**TASK GOAL**
Could you reproduce, word for word, everything below from the line containing "X154652900Y-62500000D03*" down to the line containing "X159347100Y-62000001D03*", with both of those lines included and no others?

**RECORDS FOR THIS EXERCISE**
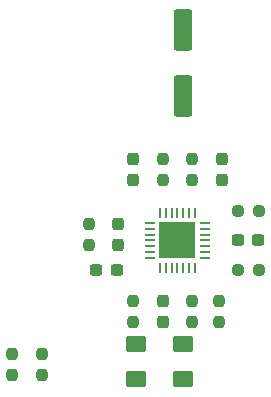
<source format=gbr>
%TF.GenerationSoftware,KiCad,Pcbnew,(6.0.6)*%
%TF.CreationDate,2022-06-27T18:20:24+02:00*%
%TF.ProjectId,tmc2208-breakout,746d6332-3230-4382-9d62-7265616b6f75,rev?*%
%TF.SameCoordinates,Original*%
%TF.FileFunction,Paste,Top*%
%TF.FilePolarity,Positive*%
%FSLAX46Y46*%
G04 Gerber Fmt 4.6, Leading zero omitted, Abs format (unit mm)*
G04 Created by KiCad (PCBNEW (6.0.6)) date 2022-06-27 18:20:24*
%MOMM*%
%LPD*%
G01*
G04 APERTURE LIST*
G04 Aperture macros list*
%AMRoundRect*
0 Rectangle with rounded corners*
0 $1 Rounding radius*
0 $2 $3 $4 $5 $6 $7 $8 $9 X,Y pos of 4 corners*
0 Add a 4 corners polygon primitive as box body*
4,1,4,$2,$3,$4,$5,$6,$7,$8,$9,$2,$3,0*
0 Add four circle primitives for the rounded corners*
1,1,$1+$1,$2,$3*
1,1,$1+$1,$4,$5*
1,1,$1+$1,$6,$7*
1,1,$1+$1,$8,$9*
0 Add four rect primitives between the rounded corners*
20,1,$1+$1,$2,$3,$4,$5,0*
20,1,$1+$1,$4,$5,$6,$7,0*
20,1,$1+$1,$6,$7,$8,$9,0*
20,1,$1+$1,$8,$9,$2,$3,0*%
G04 Aperture macros list end*
%ADD10RoundRect,0.250001X0.624999X-0.462499X0.624999X0.462499X-0.624999X0.462499X-0.624999X-0.462499X0*%
%ADD11RoundRect,0.237500X-0.237500X0.250000X-0.237500X-0.250000X0.237500X-0.250000X0.237500X0.250000X0*%
%ADD12RoundRect,0.237500X0.237500X-0.250000X0.237500X0.250000X-0.237500X0.250000X-0.237500X-0.250000X0*%
%ADD13RoundRect,0.250000X0.550000X-1.500000X0.550000X1.500000X-0.550000X1.500000X-0.550000X-1.500000X0*%
%ADD14RoundRect,0.237500X-0.300000X-0.237500X0.300000X-0.237500X0.300000X0.237500X-0.300000X0.237500X0*%
%ADD15RoundRect,0.237500X-0.237500X0.300000X-0.237500X-0.300000X0.237500X-0.300000X0.237500X0.300000X0*%
%ADD16R,0.909599X0.254800*%
%ADD17R,0.254800X0.909599*%
%ADD18R,3.098800X3.098800*%
%ADD19RoundRect,0.237500X0.237500X-0.300000X0.237500X0.300000X-0.237500X0.300000X-0.237500X-0.300000X0*%
%ADD20RoundRect,0.237500X0.300000X0.237500X-0.300000X0.237500X-0.300000X-0.237500X0.300000X-0.237500X0*%
%ADD21RoundRect,0.237500X0.250000X0.237500X-0.250000X0.237500X-0.250000X-0.237500X0.250000X-0.237500X0*%
%ADD22RoundRect,0.237500X-0.250000X-0.237500X0.250000X-0.237500X0.250000X0.237500X-0.250000X0.237500X0*%
G04 APERTURE END LIST*
D10*
%TO.C,STEP1*%
X153500000Y-72737500D03*
X153500000Y-69762500D03*
%TD*%
D11*
%TO.C,R10*%
X143000000Y-70587500D03*
X143000000Y-72412500D03*
%TD*%
D12*
%TO.C,R9*%
X145500000Y-72412500D03*
X145500000Y-70587500D03*
%TD*%
D10*
%TO.C,EN1*%
X157500000Y-72737500D03*
X157500000Y-69762500D03*
%TD*%
D13*
%TO.C,C7*%
X157500000Y-48800000D03*
X157500000Y-43200000D03*
%TD*%
D14*
%TO.C,C4*%
X162137500Y-61000000D03*
X163862500Y-61000000D03*
%TD*%
D11*
%TO.C,R6*%
X160500000Y-66087500D03*
X160500000Y-67912500D03*
%TD*%
D15*
%TO.C,C1*%
X155750000Y-66137500D03*
X155750000Y-67862500D03*
%TD*%
D16*
%TO.C,U1*%
X154652900Y-59500000D03*
X154652900Y-59999999D03*
X154652900Y-60500001D03*
X154652900Y-61000000D03*
X154652900Y-61499999D03*
X154652900Y-62000001D03*
X154652900Y-62500000D03*
D17*
X155500000Y-63347100D03*
X155999999Y-63347100D03*
X156500001Y-63347100D03*
X157000000Y-63347100D03*
X157499999Y-63347100D03*
X158000001Y-63347100D03*
X158500000Y-63347100D03*
D16*
X159347100Y-62500000D03*
X159347100Y-62000001D03*
X159347100Y-61499999D03*
X159347100Y-61000000D03*
X159347100Y-60500001D03*
X159347100Y-59999999D03*
X159347100Y-59500000D03*
D17*
X158500000Y-58652900D03*
X158000001Y-58652900D03*
X157499999Y-58652900D03*
X157000000Y-58652900D03*
X156500001Y-58652900D03*
X155999999Y-58652900D03*
X155500000Y-58652900D03*
D18*
X157000000Y-61000000D03*
%TD*%
D11*
%TO.C,R3*%
X158250000Y-54087500D03*
X158250000Y-55912500D03*
%TD*%
%TO.C,R8*%
X153250000Y-66087500D03*
X153250000Y-67912500D03*
%TD*%
D19*
%TO.C,C5*%
X153250000Y-55862500D03*
X153250000Y-54137500D03*
%TD*%
D12*
%TO.C,R2*%
X155750000Y-55912500D03*
X155750000Y-54087500D03*
%TD*%
D20*
%TO.C,C3*%
X151862500Y-63500000D03*
X150137500Y-63500000D03*
%TD*%
D12*
%TO.C,R1*%
X149500000Y-61412500D03*
X149500000Y-59587500D03*
%TD*%
%TO.C,R7*%
X158250000Y-67912500D03*
X158250000Y-66087500D03*
%TD*%
D19*
%TO.C,C2*%
X152000000Y-61362500D03*
X152000000Y-59637500D03*
%TD*%
%TO.C,C6*%
X160750000Y-55862500D03*
X160750000Y-54137500D03*
%TD*%
D21*
%TO.C,R5*%
X163912500Y-58500000D03*
X162087500Y-58500000D03*
%TD*%
D22*
%TO.C,R4*%
X162087500Y-63500000D03*
X163912500Y-63500000D03*
%TD*%
M02*

</source>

**ANSWER BELOW**
X154652900Y-62500000D03*
D17*
X155500000Y-63347100D03*
X155999999Y-63347100D03*
X156500001Y-63347100D03*
X157000000Y-63347100D03*
X157499999Y-63347100D03*
X158000001Y-63347100D03*
X158500000Y-63347100D03*
D16*
X159347100Y-62500000D03*
X159347100Y-62000001D03*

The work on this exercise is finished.